◆ **TASK**:
Leave every picture out and return the rest of the listing verbatim.

◆ **INPUT RECORDS**:
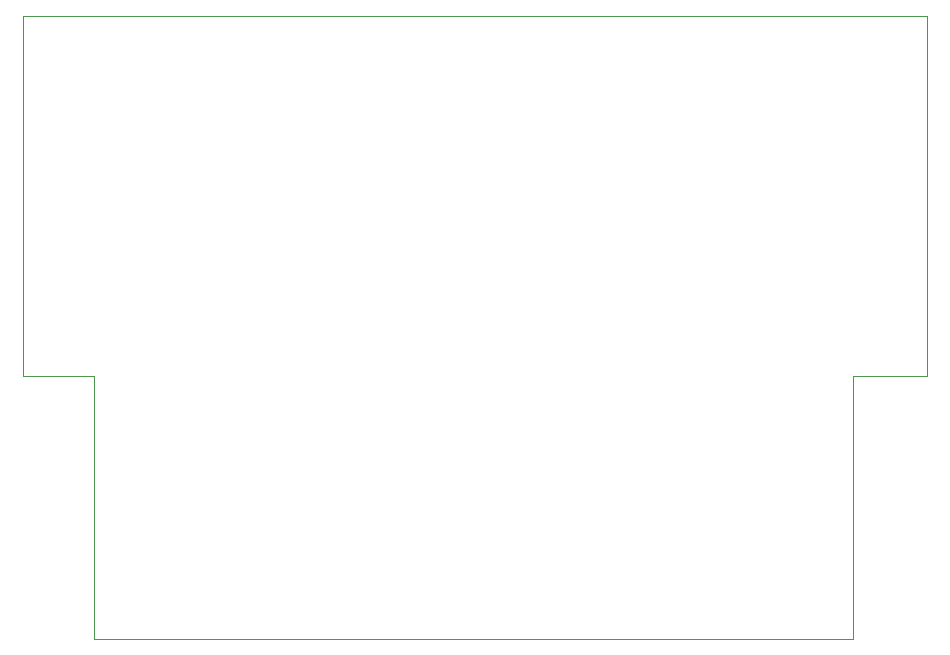
<source format=gbr>
G04 #@! TF.GenerationSoftware,KiCad,Pcbnew,(7.0.0-0)*
G04 #@! TF.CreationDate,2023-03-11T21:02:25+00:00*
G04 #@! TF.ProjectId,EXT700,45585437-3030-42e6-9b69-6361645f7063,rev?*
G04 #@! TF.SameCoordinates,Original*
G04 #@! TF.FileFunction,Legend,Bot*
G04 #@! TF.FilePolarity,Positive*
%FSLAX46Y46*%
G04 Gerber Fmt 4.6, Leading zero omitted, Abs format (unit mm)*
G04 Created by KiCad (PCBNEW (7.0.0-0)) date 2023-03-11 21:02:25*
%MOMM*%
%LPD*%
G01*
G04 APERTURE LIST*
%ADD10C,0.120000*%
G04 APERTURE END LIST*
D10*
X124250000Y-71250000D02*
X200750000Y-71250000D01*
X124250000Y-101750000D02*
X124250000Y-71250000D01*
X130250000Y-101750000D02*
X124250000Y-101750000D01*
X130250000Y-124000000D02*
X130250000Y-101750000D01*
X200750000Y-71250000D02*
X200750000Y-101750000D01*
X200750000Y-101750000D02*
X194500000Y-101750000D01*
X194500000Y-101750000D02*
X194500000Y-124000000D01*
X194500000Y-124000000D02*
X130250000Y-124000000D01*
M02*

</source>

◆ **WRITTEN RESPONSE**:
<source format=gbr>
G04 #@! TF.GenerationSoftware,KiCad,Pcbnew,(7.0.0-0)*
G04 #@! TF.CreationDate,2023-03-11T21:02:25+00:00*
G04 #@! TF.ProjectId,EXT700,45585437-3030-42e6-9b69-6361645f7063,rev?*
G04 #@! TF.SameCoordinates,Original*
G04 #@! TF.FileFunction,Legend,Bot*
G04 #@! TF.FilePolarity,Positive*
%FSLAX46Y46*%
G04 Gerber Fmt 4.6, Leading zero omitted, Abs format (unit mm)*
G04 Created by KiCad (PCBNEW (7.0.0-0)) date 2023-03-11 21:02:25*
%MOMM*%
%LPD*%
G01*
G04 APERTURE LIST*
%ADD10C,0.120000*%
G04 APERTURE END LIST*
D10*
X124250000Y-71250000D02*
X200750000Y-71250000D01*
X124250000Y-101750000D02*
X124250000Y-71250000D01*
X130250000Y-101750000D02*
X124250000Y-101750000D01*
X130250000Y-124000000D02*
X130250000Y-101750000D01*
X200750000Y-71250000D02*
X200750000Y-101750000D01*
X200750000Y-101750000D02*
X194500000Y-101750000D01*
X194500000Y-101750000D02*
X194500000Y-124000000D01*
X194500000Y-124000000D02*
X130250000Y-124000000D01*
M02*

</source>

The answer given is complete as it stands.